= Muhammad Sherin =

Islamic scholar of Qadiriyya Chishti Silsila

Muhammad Sherin (Pashto:محمد شیرین), also known as Marghuzar Babaji, was a Sufi Pir and Islamic scholar of the Qadiriyya and Chishti orders.

He was born in 1933 in Talash, Dir to Ghulam Muhammad. His grandfather Hasan Khan was the disciple of Akhund of Swat. He remained the disciple of Abdul Hadi (Shah Mansur), Maulana Khan Bahadar (Martung Babaji), Maulana Sirajul Yum (Gharai Babaji), Maulana Zardad Babaji (Mingora) and Maulana Rahimullah (Mingora). Later in life, Sherin had two daughters.

Muhanmmad Sherin stayed in the cave of Akhund of Swat near the town Marghuzar, a cave where Saidu Baba used to stay and pray, for nearly 17 years. He settled in a mosque near Marghuzar where large numbers of his disciples visited him and received spiritual education.
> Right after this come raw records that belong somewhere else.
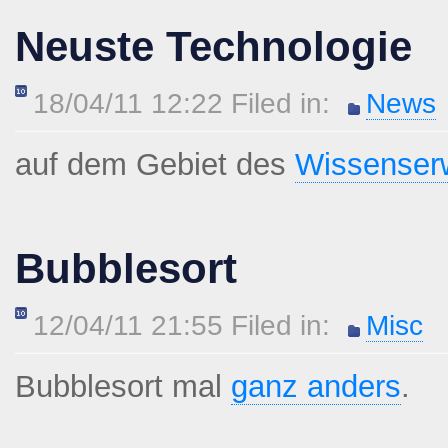
Neuste Technologie
18/04/11 12:22 Filed in:
News
auf dem Gebiet des
Wissenser
Bubblesort
12/04/11 21:55 Filed in:
Misc
Bubblesort mal
ganz anders
.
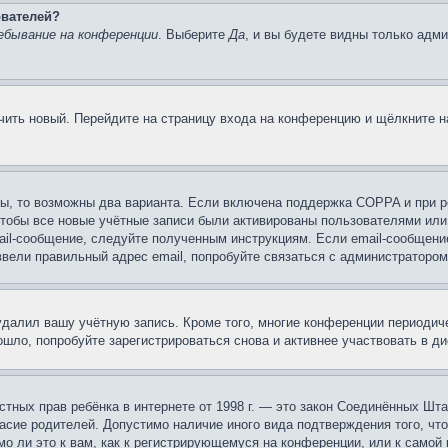
ователей?
ебывание на конференции
. Выберите
Да
, и вы будете видны только адм
учить новый. Перейдите на страницу входа на конференцию и щёлкните 
ы, то возможны два варианта. Если включена поддержка COPPA и при ре
чтобы все новые учётные записи были активированы пользователями или
ail-сообщение, следуйте полученным инструкциям. Если email-сообщение
ввели правильный адрес email, попробуйте связаться с администратором
 удалил вашу учётную запись. Кроме того, многие конференции периоди
шло, попробуйте зарегистрироваться снова и активнее участвовать в ди
 частных прав ребёнка в интернете от 1998 г. — это закон Соединённых 
асие родителей. Допустимо наличие иного вида подтверждения того, чт
о ли это к вам, как к регистрирующемуся на конференции, или к самой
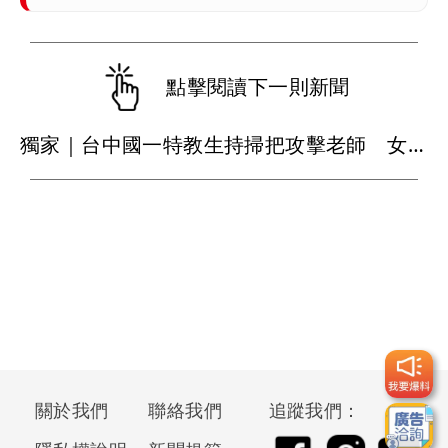
點擊閱讀下一則新聞
獨家｜台中國一特教生持掃把攻擊老師 女師右眼虹膜斷裂恐失明
關於我們
聯絡我們
追蹤我們：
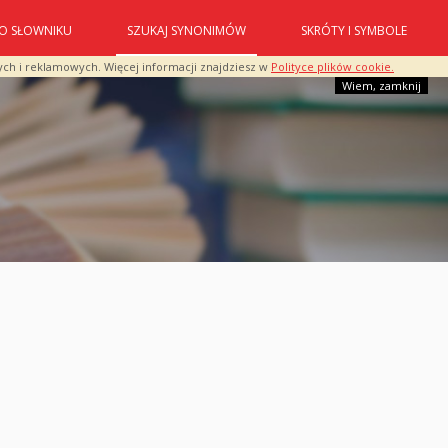
O SŁOWNIKU
SZUKAJ SYNONIMÓW
SKRÓTY I SYMBOLE
ych i reklamowych. Więcej informacji znajdziesz w
Polityce plików cookie.
Wiem, zamknij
Muhammad Sherin performed Hajj four times, as well as several Umrahs. He also visited the tombs of Tamim al-Ansari and Jubair. Before sitting in a Chillah he used to work as labour in the construction roads in Swat. He visited India with his brothers to earn their livelihood, and visited Afghanistan in 1997 where he called on religious scholars.